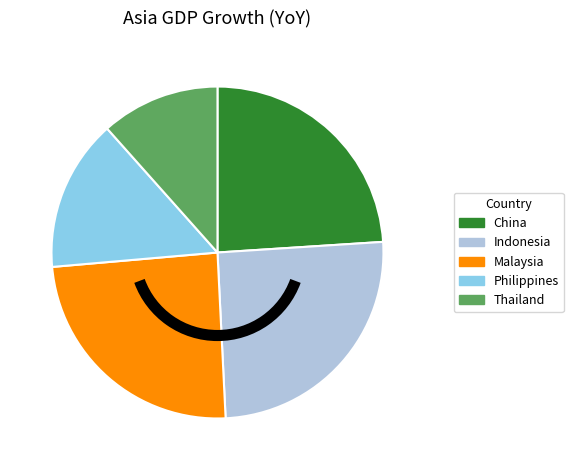

Is Thailand the majority of the pie?

No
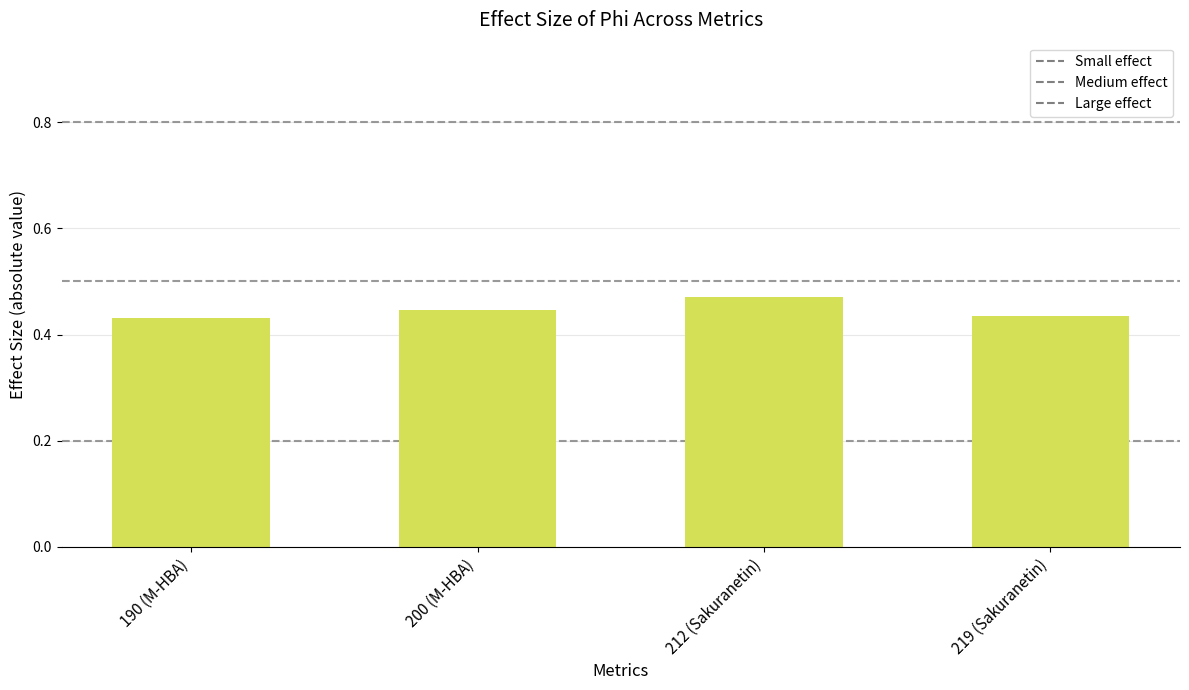

What is the highest value of the M-HBA series?

0.4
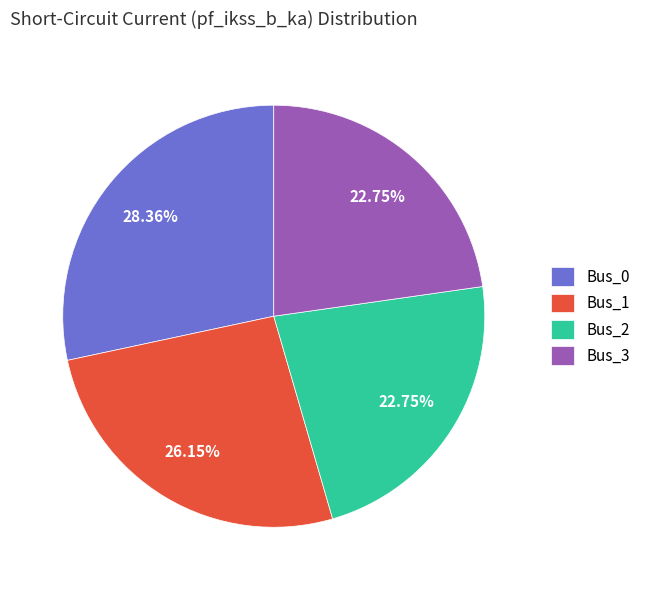

Does Bus_3 represent more than half of the total?

No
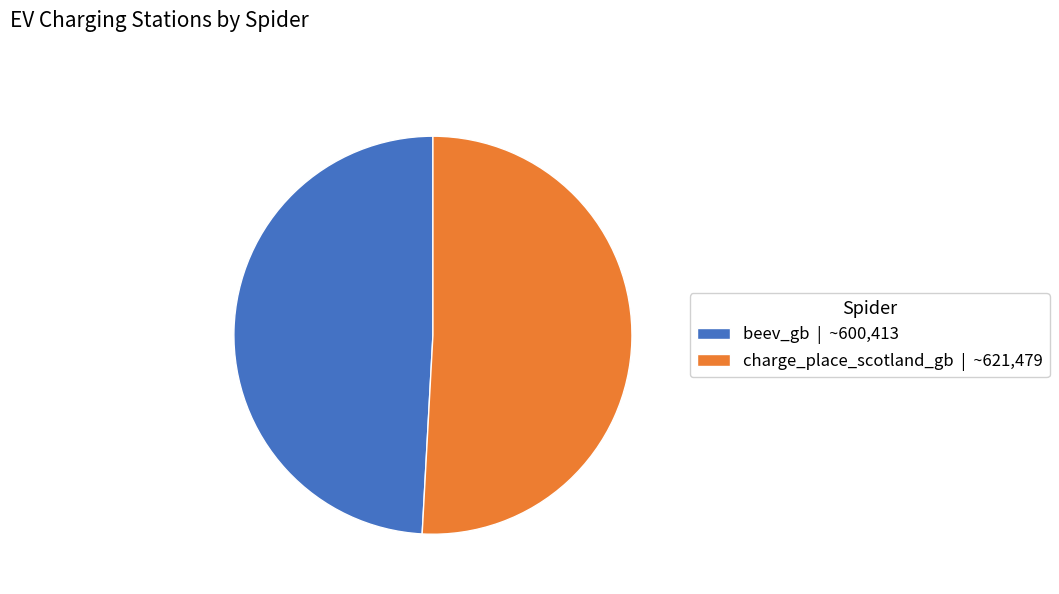

What is the majority slice?

charge_place_scotland_gb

^^^^

▶ WHAT IS NEEDED
Reproduce all of the lines above word for word, but leave out the pictures.

▶ ANSWER AREA
Is Thailand the majority of the pie?

No

What is the highest value of the M-HBA series?

0.4

Does Bus_3 represent more than half of the total?

No

What is the majority slice?

charge_place_scotland_gb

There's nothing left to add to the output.